Il retrouve Josué, un enfant soldat qui a témoigné à la cour de La Haye et qui cherche à se venger et à refaire l’histoire. Il s’entoure de gens qui tuent, violent, éliminent Kabanga, à l’image du monstre qui lui a volé son enfance. Rien ne change ! Les despotes engendrent les despotes. Les tueurs forment les tueurs et les violeurs. Claude participera même au simulacre de procès de Thomas Kabanga.
Réflexion sur la justice, le pouvoir, la violence et les pulsions qui poussent les humains à commettre les pires horreurs, cet ouvrage nous plonge dans les conflits qui déchirent notre monde. C’est l’humain le grand responsable. L’homme incapable de justice, de compassion et d’empathie, impuissant devant les pulsions de mort qui dominent partout. Tous finissent piégés par des règles, des codes qui deviennent des prétextes pour dominer les autres, même les hommes de bonne volonté.

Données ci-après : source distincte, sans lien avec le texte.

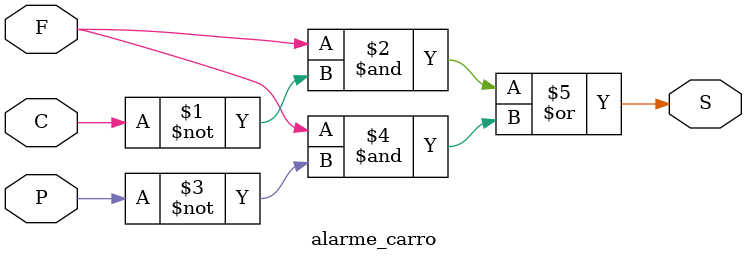
<source format=v>


	/*
	*
	* Nomes: Gabriel Augusto | Gabriel Araujo
	*
	*--------------------------------------------------*
	*
	* Projeto para fazer o comportamento do sinal de um carro quando o farol está acesso
	*/
	
	module alarme_carro (F, P, C, S);
	input F, P, C;
	output S;
	
	assign S = (F & ~C) | (F & ~P);
	
	
	endmodule
	
</source>
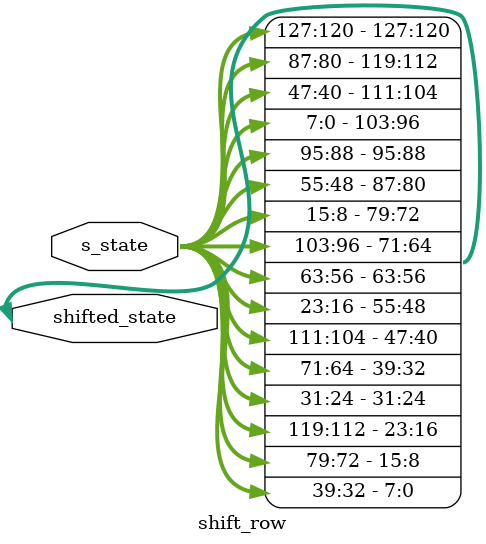
<source format=v>
`timescale 1ns / 1ps
module shift_row(s_state,shifted_state);
input [127:0] s_state;
inout [127:0] shifted_state;

assign shifted_state[7:0]   = s_state[39:32];//0 
assign shifted_state[15:8] = s_state[79:72];//1
assign shifted_state[23:16] = s_state[119:112];//2
assign shifted_state[31:24] = s_state[31:24];//3

assign shifted_state[39:32] = s_state[71:64];//4
assign shifted_state[47:40] = s_state[111:104];//5
assign shifted_state[55:48] = s_state[23:16];//6
assign shifted_state[63:56] = s_state[63:56];//7

assign shifted_state[71:64] = s_state[103:96];//8
assign shifted_state[79:72] = s_state[15:8];//9
assign shifted_state[87:80] = s_state[55:48];//10
assign shifted_state[95:88] = s_state[95:88];//11

assign shifted_state[103:96] = s_state[7:0];//12
assign shifted_state[111:104] = s_state[47:40];//13s
assign shifted_state[119:112] = s_state[87:80];//14
assign shifted_state[127:120] = s_state[127:120];//15
endmodule

</source>
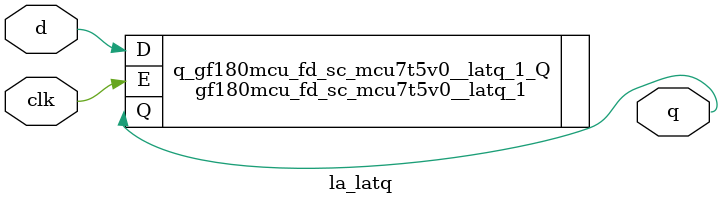
<source format=v>
/* Generated by Yosys 0.37 (git sha1 a5c7f69ed, clang 14.0.0-1ubuntu1.1 -fPIC -Os) */

module la_latq(d, clk, q);
  input clk;
  wire clk;
  input d;
  wire d;
  output q;
  wire q;
  gf180mcu_fd_sc_mcu7t5v0__latq_1 q_gf180mcu_fd_sc_mcu7t5v0__latq_1_Q (
    .D(d),
    .E(clk),
    .Q(q)
  );
endmodule

</source>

Roman dur de désespoir et de désespérance, «Le monde, le lézard et moi» fait douter de l’espèce humaine et de ses capacités à dominer ses pulsions et ses folies meurtrières. Une réflexion nécessaire dans une époque où les conflits se multiplient, où les bombes servent à ponctuer les discussions.

« Le monde, le lézard et moi » de Gil Courtemanche est publié aux Éditions du Boréal.